What you are asked to do: Please quote every line of text from all of the following items word for word, in the same order and without changes.

Material provided:
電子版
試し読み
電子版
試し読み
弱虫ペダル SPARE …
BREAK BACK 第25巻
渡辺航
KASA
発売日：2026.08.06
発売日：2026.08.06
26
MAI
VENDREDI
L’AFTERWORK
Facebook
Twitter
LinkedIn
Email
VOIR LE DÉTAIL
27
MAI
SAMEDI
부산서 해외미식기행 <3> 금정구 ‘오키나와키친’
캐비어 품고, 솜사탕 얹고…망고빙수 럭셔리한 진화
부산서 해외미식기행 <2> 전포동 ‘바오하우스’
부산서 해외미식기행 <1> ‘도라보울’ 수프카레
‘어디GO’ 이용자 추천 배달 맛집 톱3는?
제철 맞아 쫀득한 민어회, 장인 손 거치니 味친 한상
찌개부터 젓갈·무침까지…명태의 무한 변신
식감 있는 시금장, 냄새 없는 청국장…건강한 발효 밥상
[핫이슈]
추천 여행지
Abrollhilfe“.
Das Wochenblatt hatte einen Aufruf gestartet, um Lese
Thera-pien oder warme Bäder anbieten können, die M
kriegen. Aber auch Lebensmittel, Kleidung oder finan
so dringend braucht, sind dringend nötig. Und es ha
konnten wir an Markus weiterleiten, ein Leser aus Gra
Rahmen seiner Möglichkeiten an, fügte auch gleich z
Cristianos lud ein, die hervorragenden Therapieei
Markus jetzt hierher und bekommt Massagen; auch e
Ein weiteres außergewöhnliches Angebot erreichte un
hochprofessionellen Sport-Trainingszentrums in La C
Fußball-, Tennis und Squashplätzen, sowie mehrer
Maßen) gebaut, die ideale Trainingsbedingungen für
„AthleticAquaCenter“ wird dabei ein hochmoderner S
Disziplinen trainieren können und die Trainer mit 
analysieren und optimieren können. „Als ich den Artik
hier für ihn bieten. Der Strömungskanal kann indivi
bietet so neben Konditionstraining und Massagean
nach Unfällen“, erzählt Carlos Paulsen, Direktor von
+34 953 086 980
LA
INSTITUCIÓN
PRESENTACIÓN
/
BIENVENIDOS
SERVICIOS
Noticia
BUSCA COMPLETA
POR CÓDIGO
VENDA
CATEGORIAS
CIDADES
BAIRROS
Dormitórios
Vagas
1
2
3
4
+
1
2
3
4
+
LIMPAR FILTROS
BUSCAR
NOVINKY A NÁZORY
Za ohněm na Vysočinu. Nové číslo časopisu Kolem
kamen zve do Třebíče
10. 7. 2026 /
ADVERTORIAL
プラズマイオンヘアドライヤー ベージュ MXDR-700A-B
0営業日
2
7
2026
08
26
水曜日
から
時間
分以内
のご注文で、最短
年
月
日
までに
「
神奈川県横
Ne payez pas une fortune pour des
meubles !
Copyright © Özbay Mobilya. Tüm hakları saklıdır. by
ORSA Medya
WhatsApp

Task output:
電子版
試し読み
電子版
試し読み
弱虫ペダル SPARE …
BREAK BACK 第25巻
渡辺航
KASA
発売日：2026.08.06
発売日：2026.08.06
26
MAI
VENDREDI
L’AFTERWORK
Facebook
Twitter
LinkedIn
Email
VOIR LE DÉTAIL
27
MAI
SAMEDI
부산서 해외미식기행 <3> 금정구 ‘오키나와키친’
캐비어 품고, 솜사탕 얹고…망고빙수 럭셔리한 진화
부산서 해외미식기행 <2> 전포동 ‘바오하우스’
부산서 해외미식기행 <1> ‘도라보울’ 수프카레
‘어디GO’ 이용자 추천 배달 맛집 톱3는?
제철 맞아 쫀득한 민어회, 장인 손 거치니 味친 한상
찌개부터 젓갈·무침까지…명태의 무한 변신
식감 있는 시금장, 냄새 없는 청국장…건강한 발효 밥상
[핫이슈]
추천 여행지
Abrollhilfe“.
Das Wochenblatt hatte einen Aufruf gestartet, um Lese
Thera-pien oder warme Bäder anbieten können, die M
kriegen. Aber auch Lebensmittel, Kleidung oder finan
so dringend braucht, sind dringend nötig. Und es ha
konnten wir an Markus weiterleiten, ein Leser aus Gra
Rahmen seiner Möglichkeiten an, fügte auch gleich z
Cristianos lud ein, die hervorragenden Therapieei
Markus jetzt hierher und bekommt Massagen; auch e
Ein weiteres außergewöhnliches Angebot erreichte un
hochprofessionellen Sport-Trainingszentrums in La C
Fußball-, Tennis und Squashplätzen, sowie mehrer
Maßen) gebaut, die ideale Trainingsbedingungen für
„AthleticAquaCenter“ wird dabei ein hochmoderner S
Disziplinen trainieren können und die Trainer mit 
analysieren und optimieren können. „Als ich den Artik
hier für ihn bieten. Der Strömungskanal kann indivi
bietet so neben Konditionstraining und Massagean
nach Unfällen“, erzählt Carlos Paulsen, Direktor von
+34 953 086 980
LA
INSTITUCIÓN
PRESENTACIÓN
/
BIENVENIDOS
SERVICIOS
Noticia
BUSCA COMPLETA
POR CÓDIGO
VENDA
CATEGORIAS
CIDADES
BAIRROS
Dormitórios
Vagas
1
2
3
4
+
1
2
3
4
+
LIMPAR FILTROS
BUSCAR
NOVINKY A NÁZORY
Za ohněm na Vysočinu. Nové číslo časopisu Kolem
kamen zve do Třebíče
10. 7. 2026 /
ADVERTORIAL
プラズマイオンヘアドライヤー ベージュ MXDR-700A-B
0営業日
2
7
2026
08
26
水曜日
から
時間
分以内
のご注文で、最短
年
月
日
までに
「
神奈川県横
Ne payez pas une fortune pour des
meubles !
Copyright © Özbay Mobilya. Tüm hakları saklıdır. by
ORSA Medya
WhatsApp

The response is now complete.